Testo mostrato:
DOMENICA SFIDA AL TORINO DI VENTURA

Dopo la sfida di Europa League vinta contro lo Slovan Bratislava per 2-0, gli azzurri di Rafa Benitez devono già riconcentrarsi sul campionato, per il posticipo della sesta giornata con il Torino (domenica, ore 20:45).
Logo_TORINOAnche i granata di mister Ventura sono reduci dall’impegno infrasettimanale di EL, in cui hanno ottenuto una sofferta vittoria casalinga per 1-0 contro il Copenaghen, grazie ad un penalty trasformato a tempo scaduto da Fabio Quagliarella. Proprio l’attaccante di Castellammare di Stabia è l’uomo più atteso per il match del San Paolo, visto che il suo passaggio dal Napoli alla Juve dell’Estate 2010 non è mai stato digerito del tutto da buona parte della tifoseria campana.
Dal ritorno in Serie A dei partenopei, i precedenti contro il Toro a Fuorigrotta sono stati quattro (dal 2009 al 2012 i piemontesi hanno militato in cadetteria), con un bilancio di due pareggi, un successo torinese ed uno azzurro (quello dello scorso 27 ottobre, 2-0 firmato da una doppietta di Higuain).
Per la sfida di domenica sera Ventura, che ha un passato da allenatore del Napoli nella prima stagione dell’era De Laurentiis, dovrebbe schierare i suoi con un 3-5-2. Tra i pali ci sarà Gillet, tornato titolare dopo il lungo periodo di squalifica in cui è stato sostituito da Padelli, mentre la linea a 3 dovrebbe essere formata da Maksimovic, Glik e Bovo. Sulle corsie laterali spazio a Bruno Peres a destra e Darmian a sinistra; i favoriti per ottenere le tre maglie da titolari in mezzo al campo sono invece Gazzi, Vives e Sanchez Mino. In avanti, infine, coppia di ex azzurri: Quagliarella, infatti, dovrebbe essere supportato da Omar El Kaddouri. Possibile anche, tuttavia, che il fantasista marocchino sia schierato tra i tre di centrocampo, e ad affiancare la punta stabiese sia Amauri, che segnò il suo primo gol “italiano” nel 2001 proprio con la maglia del Napoli, contro il Verona.

Dati registrati:
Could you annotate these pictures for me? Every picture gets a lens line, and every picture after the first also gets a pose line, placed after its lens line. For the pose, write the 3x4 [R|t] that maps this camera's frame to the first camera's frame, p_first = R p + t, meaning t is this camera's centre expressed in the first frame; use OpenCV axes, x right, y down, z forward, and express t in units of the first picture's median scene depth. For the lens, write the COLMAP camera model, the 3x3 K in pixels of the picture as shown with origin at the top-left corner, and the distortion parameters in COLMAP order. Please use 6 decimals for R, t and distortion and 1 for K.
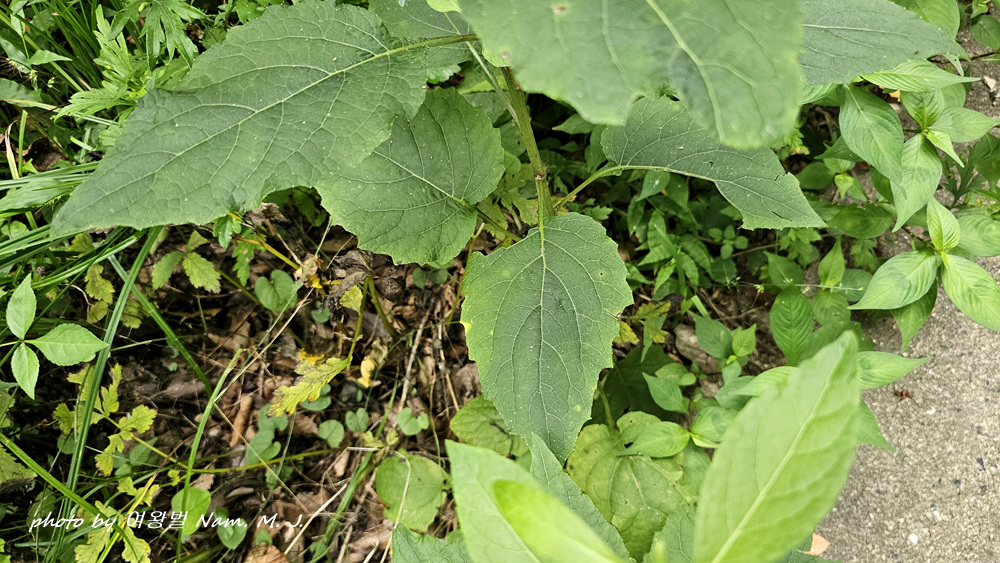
lens RADIAL K [[683.6, 0, 500.0], [0, 683.6, 281.5], [0, 0, 1]] dist [-0.000022, -0.004818]
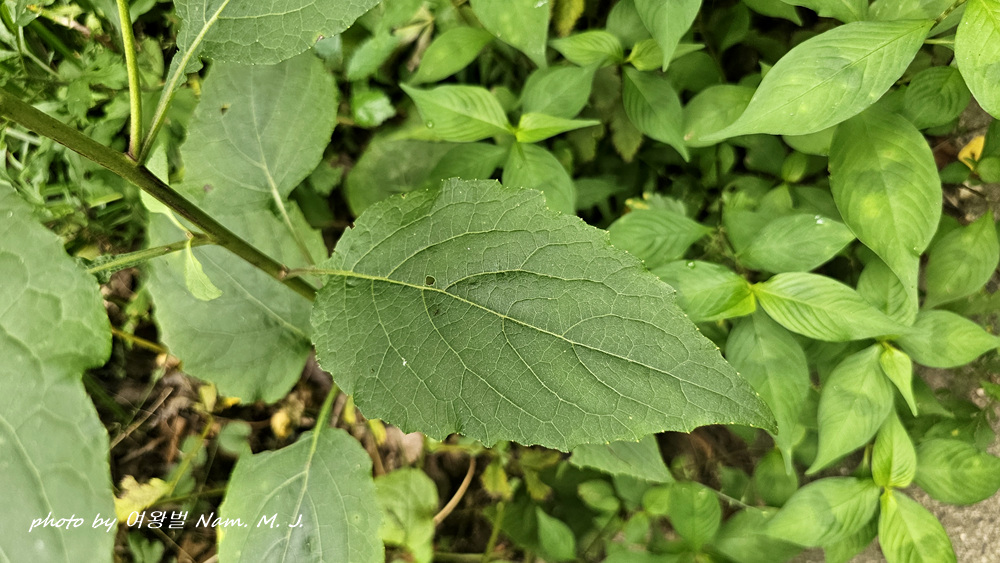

Azioni richieste:
**A)** Secondo l'articolo, a che ora si gioca la partita di domenica contro il Torino?
**B)** Per favore, riporta il passo dell'articolo da "Dopo la sfida" fino a "(domenica, ore 20:45)." compreso, cambiando "campionato" in "torneo".
**C)** Per ciascuna affermazione indica se concorda con l'articolo: (i) Quagliarella è passato dal Napoli alla Juve nell'estate del 2010; (ii) la vittoria del Napoli del 27 ottobre è finita 3-0; (iii) durante la squalifica di Gillet, al suo posto ha giocato Padelli.
Il materiale registrato è distinto dall'articolo.

Compiti svolti:
**A)** Alle 20:45.

**B)**
Dopo la sfida di Europa League vinta contro lo Slovan Bratislava per 2-0, gli azzurri di Rafa Benitez devono già riconcentrarsi sul torneo, per il posticipo della sesta giornata con il Torino (domenica, ore 20:45).

**C)**
(i) Sì: "il suo passaggio dal Napoli alla Juve dell’Estate 2010".
(ii) No: "2-0 firmato da una doppietta di Higuain".
(iii) Sì: "tornato titolare dopo il lungo periodo di squalifica in cui è stato sostituito da Padelli".